En el último año y medio solo he hecho dos cosas, si exceptuamos cuidar y enterrar a mi momi, que, joé, lo que cuesta morirse y dar fe de ello a las autoridades, pero esto mejor para otro post. Pues eso, que solo he hecho dos cosas: diseñar y redactar sobre lo diseñado.

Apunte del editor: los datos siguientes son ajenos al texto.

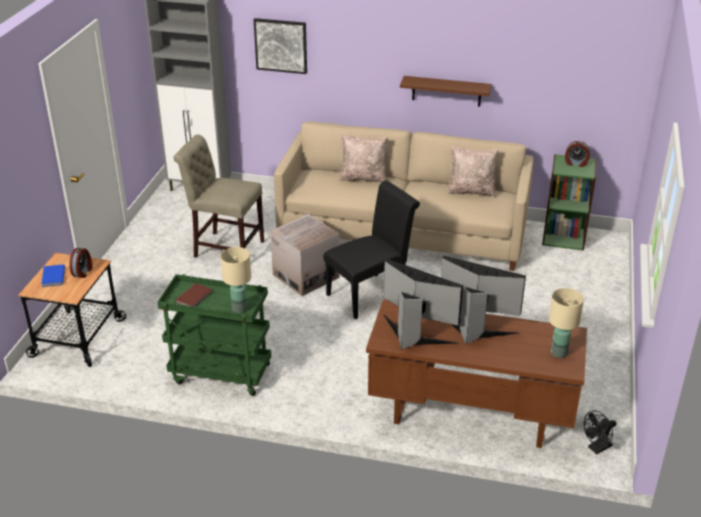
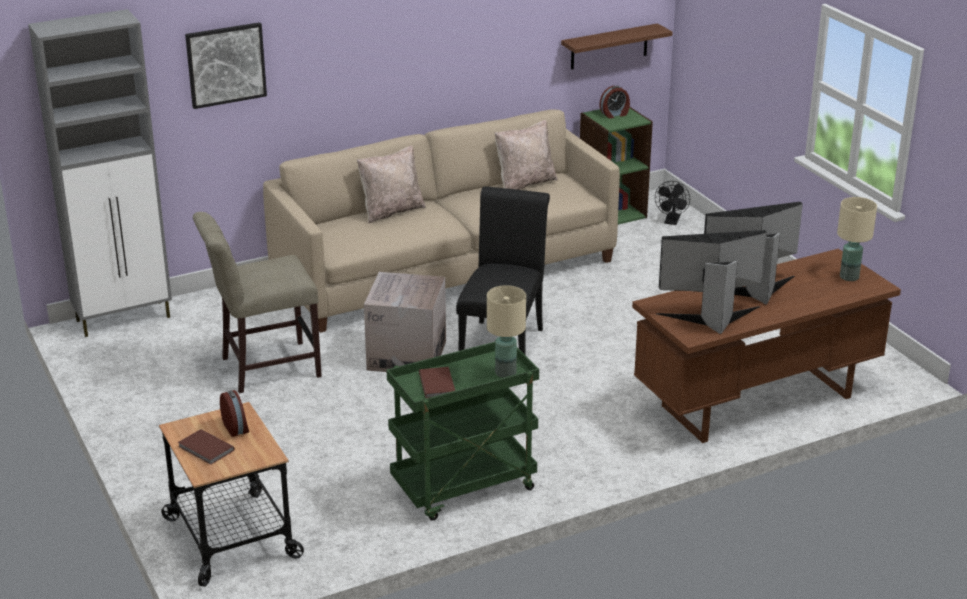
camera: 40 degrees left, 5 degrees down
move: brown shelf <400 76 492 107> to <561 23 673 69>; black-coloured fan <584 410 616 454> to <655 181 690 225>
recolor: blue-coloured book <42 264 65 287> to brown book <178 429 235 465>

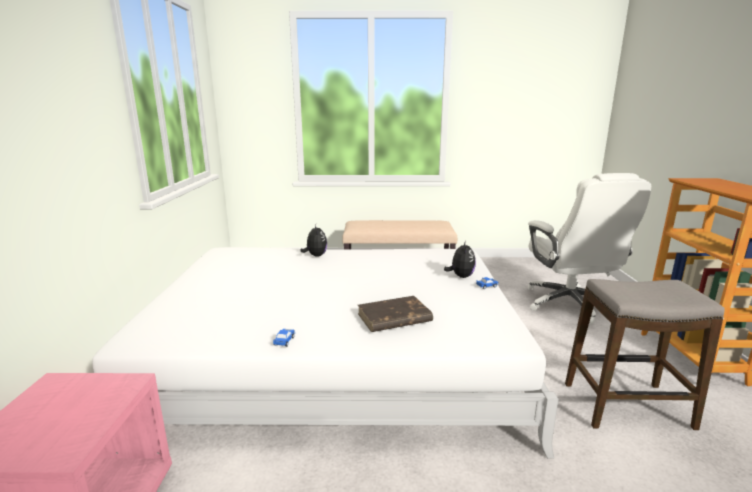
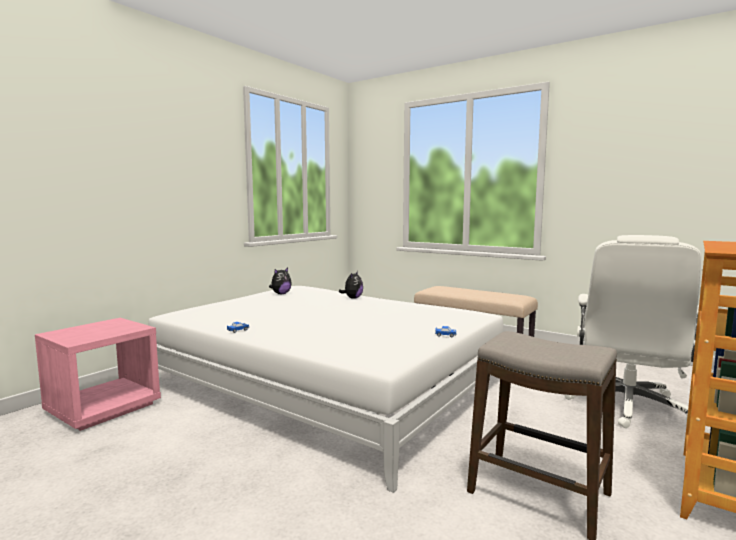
camera: 35 degrees right, 10 degrees down
delete: brown book <358 296 433 332>
move: cuddly toy <444 240 476 278> to <269 268 292 294>

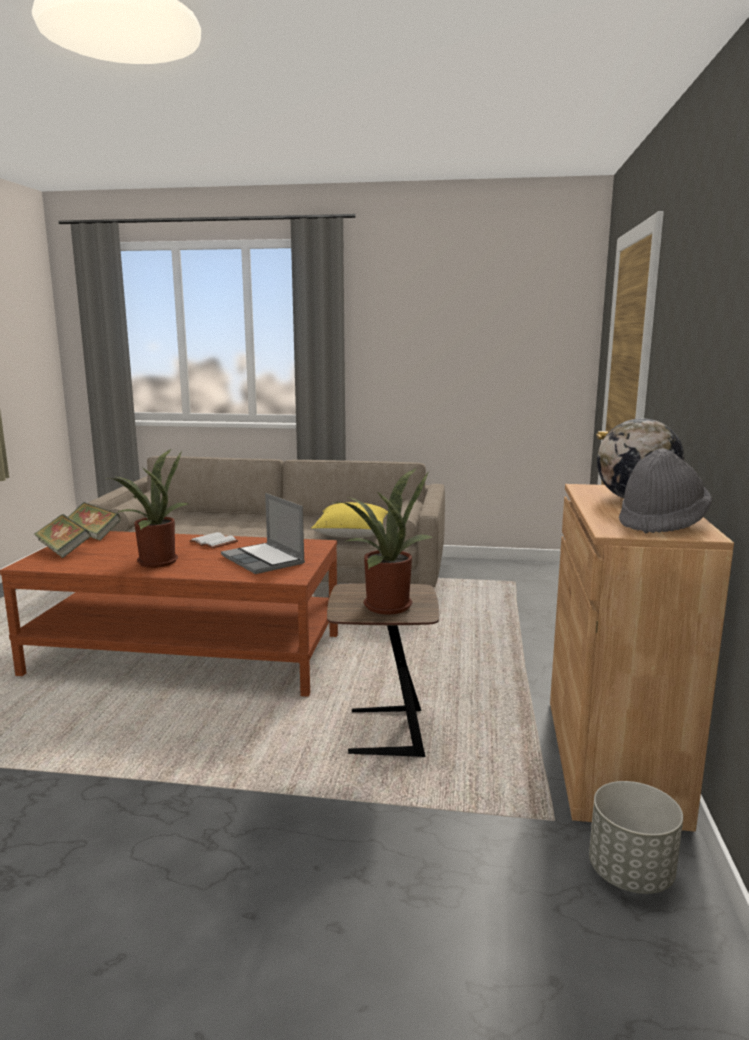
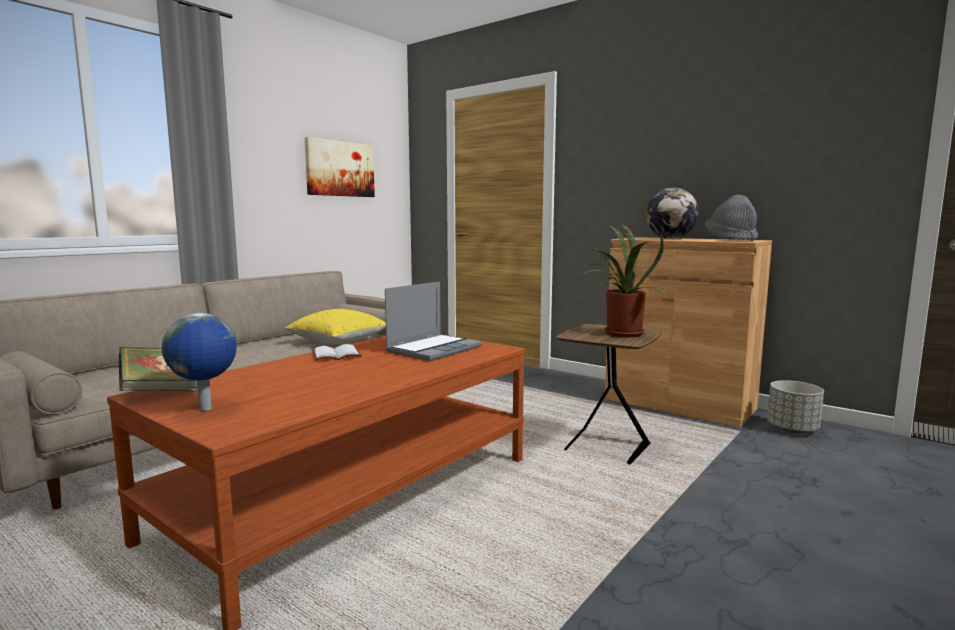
camera: 60 degrees left, 5 degrees down
delete: houseplant <114 449 188 568>
insert: wall picture <305 137 375 197>
replace: book <34 514 91 558> to globe <162 313 237 411>
rotate: notebook computer <221 493 305 574> = <385 281 482 361> 45 degrees counterclockwise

He dado a luz tocho mochos de casi cien páginas (salpicadas de infinitud de imágenes) explicando el envasado de productos inventados por mi mente calenturienta (unas bragas de guarrilla-casta, por poner un ejemplo) y aún no he comenzado el proyecto de fin de carrera. Miedo me doy.
El caso es que no escribo aquí porque escribo allí. Y veo las noticias y voy mirando por la calle y observo a los extraños seres que pueblan mi Escuela y leo y voy al cine (poco, que ni para eso saco tiempo) y mi cabeza no deja de generar temas que escupir en este cacaegoblog para precisamente huir de la creación por obligación.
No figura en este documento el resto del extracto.